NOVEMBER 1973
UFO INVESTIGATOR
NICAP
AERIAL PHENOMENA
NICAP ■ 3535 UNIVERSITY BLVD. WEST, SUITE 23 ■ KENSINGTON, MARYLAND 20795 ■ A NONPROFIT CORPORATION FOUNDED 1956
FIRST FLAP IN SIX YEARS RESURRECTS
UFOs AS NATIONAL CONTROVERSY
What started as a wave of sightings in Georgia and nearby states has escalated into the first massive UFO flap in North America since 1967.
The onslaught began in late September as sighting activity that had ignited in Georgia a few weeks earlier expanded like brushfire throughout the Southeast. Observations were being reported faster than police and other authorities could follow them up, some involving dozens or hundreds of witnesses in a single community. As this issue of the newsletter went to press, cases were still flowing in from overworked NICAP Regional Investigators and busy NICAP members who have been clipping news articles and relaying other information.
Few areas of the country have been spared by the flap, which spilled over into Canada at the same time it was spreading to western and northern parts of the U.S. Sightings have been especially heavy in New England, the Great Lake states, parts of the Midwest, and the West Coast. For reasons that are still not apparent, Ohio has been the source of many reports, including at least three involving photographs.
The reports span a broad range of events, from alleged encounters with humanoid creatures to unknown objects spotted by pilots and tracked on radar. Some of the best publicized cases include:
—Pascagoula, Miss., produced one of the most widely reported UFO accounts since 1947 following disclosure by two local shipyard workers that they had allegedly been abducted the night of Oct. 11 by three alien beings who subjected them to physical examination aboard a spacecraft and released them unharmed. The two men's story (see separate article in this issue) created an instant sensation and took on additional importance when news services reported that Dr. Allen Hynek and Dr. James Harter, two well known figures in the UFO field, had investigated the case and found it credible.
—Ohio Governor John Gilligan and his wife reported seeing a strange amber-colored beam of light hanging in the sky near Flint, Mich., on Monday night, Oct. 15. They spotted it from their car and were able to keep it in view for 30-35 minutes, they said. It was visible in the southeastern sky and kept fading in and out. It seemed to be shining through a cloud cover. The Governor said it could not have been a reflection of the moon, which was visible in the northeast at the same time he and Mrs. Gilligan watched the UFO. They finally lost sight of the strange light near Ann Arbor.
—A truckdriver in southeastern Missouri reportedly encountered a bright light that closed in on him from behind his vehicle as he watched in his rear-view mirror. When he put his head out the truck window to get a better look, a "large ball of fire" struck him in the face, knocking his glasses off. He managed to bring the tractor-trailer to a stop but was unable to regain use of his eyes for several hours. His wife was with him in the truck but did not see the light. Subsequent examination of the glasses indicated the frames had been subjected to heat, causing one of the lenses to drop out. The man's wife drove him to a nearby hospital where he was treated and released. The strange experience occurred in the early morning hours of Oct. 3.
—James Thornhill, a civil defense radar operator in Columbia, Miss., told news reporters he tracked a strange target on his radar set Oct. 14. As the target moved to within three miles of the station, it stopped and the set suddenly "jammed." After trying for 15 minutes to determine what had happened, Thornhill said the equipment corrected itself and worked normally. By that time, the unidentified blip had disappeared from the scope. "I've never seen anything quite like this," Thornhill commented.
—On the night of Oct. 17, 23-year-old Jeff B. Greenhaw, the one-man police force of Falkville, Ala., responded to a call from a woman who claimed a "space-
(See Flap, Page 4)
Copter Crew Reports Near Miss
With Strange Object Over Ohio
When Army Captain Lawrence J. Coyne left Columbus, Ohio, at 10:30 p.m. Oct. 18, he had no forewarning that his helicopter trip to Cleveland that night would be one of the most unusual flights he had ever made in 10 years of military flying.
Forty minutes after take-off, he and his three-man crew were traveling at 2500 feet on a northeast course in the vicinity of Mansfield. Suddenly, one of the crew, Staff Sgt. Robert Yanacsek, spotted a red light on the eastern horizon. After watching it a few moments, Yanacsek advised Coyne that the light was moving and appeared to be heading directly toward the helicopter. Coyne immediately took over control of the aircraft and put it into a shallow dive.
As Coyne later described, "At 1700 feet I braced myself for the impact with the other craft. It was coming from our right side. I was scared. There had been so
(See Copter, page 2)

▶ **TASK**: What is wanted is every line from the first line of the entries through the line that contains "Few areas of", given again exactly.

▶ **RESPONSE TO THE EXERCISE**:
NOVEMBER 1973
UFO INVESTIGATOR
NICAP
AERIAL PHENOMENA
NICAP ■ 3535 UNIVERSITY BLVD. WEST, SUITE 23 ■ KENSINGTON, MARYLAND 20795 ■ A NONPROFIT CORPORATION FOUNDED 1956
FIRST FLAP IN SIX YEARS RESURRECTS
UFOs AS NATIONAL CONTROVERSY
What started as a wave of sightings in Georgia and nearby states has escalated into the first massive UFO flap in North America since 1967.
The onslaught began in late September as sighting activity that had ignited in Georgia a few weeks earlier expanded like brushfire throughout the Southeast. Observations were being reported faster than police and other authorities could follow them up, some involving dozens or hundreds of witnesses in a single community. As this issue of the newsletter went to press, cases were still flowing in from overworked NICAP Regional Investigators and busy NICAP members who have been clipping news articles and relaying other information.
Few areas of the country have been spared by the flap, which spilled over into Canada at the same time it was spreading to western and northern parts of the U.S. Sightings have been especially heavy in New England, the Great Lake states, parts of the Midwest, and the West Coast. For reasons that are still not apparent, Ohio has been the source of many reports, including at least three involving photographs.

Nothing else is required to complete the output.